The village was started in 1617 by Capt. Samuel Argall, then a colorful lieutenant governor of the colony. It thrived for three years, but his impetuous behavior led many of the settlers to move away to Martin’s Hundred near Carter’s Grove Plantation.

Alain Outlaw of Williamsburg-based Archaeological & Cultural Solutions has been searching for the site since 1975.

“It’s been a slow process,” said Outlaw, who is also an adjunct professor at Christopher Newport University. For two years, since he got access to the land, his students and volunteers have researched the site.


Outlaw won’t pinpoint the locale for fear of relic hunters.

The find is important because it represents the first major settlement in James City outside Jamestown, and it provides a key link to how settlers expanded outward from Jamestown. Argall Towne was built on strategically high land that was easily defended, and from that point small farmsteads spread inland.

The investigation began to produce artifacts right away. Those initial digs, what Outlaw termed “regulatory,” allowed deeper excavation of the site and more finds. Among the artifacts recovered so far are smoking pipes, Bartmann jug shards and fragments of a pikeman’s armor. Cultural features include post molds, pits and ditches.

Samuel Argall was sent to Jamestown to restore the colony after it had fallen into disrepair for the second time in a decade. Argall rebuilt the palisades and the church and had a new well dug to replace one that had fouled.

His establishment of Argall Towne may have been more self-serving than civic-minded. Argall had been granted land, and the 200 settlers placed there should have been sent to Martin’s Hundred.

“He commanded them to clear ‘15 skore’ or 300 acres of land,” Outlaw said. Essentially Argall diverted the settlers to clear his own land.

They didn’t like the arrangement, notes Martha McCartney in “Keystone of the Commonwealth,” her 1992 history of James City County.

“At the Aug. 4, 1619 session of the [General] assembly, some ‘inhabitants of Paspaheigh, alias Argall’s Towne’... asked to be released from their debts to Argall.”

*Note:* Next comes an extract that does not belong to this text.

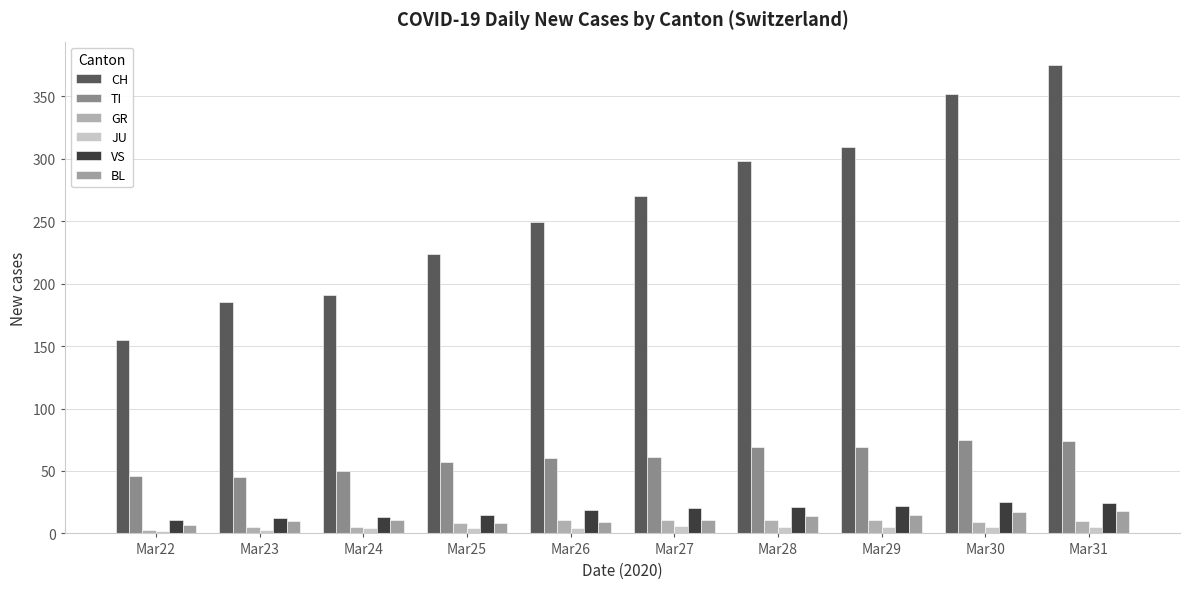

Is it true that JU equals 5 at Mar28?

True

That turned out to be a fatal mistake. The settlers were taken to Martin’s Hundred (also known as Wolstenhome Towne) around 1620. Two years later 73 people from Martin’s Hundred were killed in an Indian uprising.

“Had they stayed in Argall Towne, they probably would have lived,” Outlaw noted. “That was one of the areas close to the fort that was not attacked.”

Argall had a reputation for outlandish behavior. He kidnapped Pocahontas in 1613, and a year later destroyed a French Jesuit settlement in Maine. In 1618 he sent the ship Treasurer on a privateering expedition to the Spanish Caribbean.

For all of his faults, Argall did manage to revitalize James Fort. He also expanded the colony and struck a temporary truce with the Chickahominy Indians to end five years of fighting. In 1616 he took John Rolfe and his new wife, Rebecca (Argall’s former hostage when called Pocahontas) to England.

Outlaw said research will continue at Argall Towne for some time, but he called it “fitting” to announce the discovery of Argall Towne during the 375th anniversary year of the establishment of James City County in 1634.

“And while a highway marker near Jamestown is correct on its location of Argall Towne,” Outlaw added, “it took 32 years to prove the point.”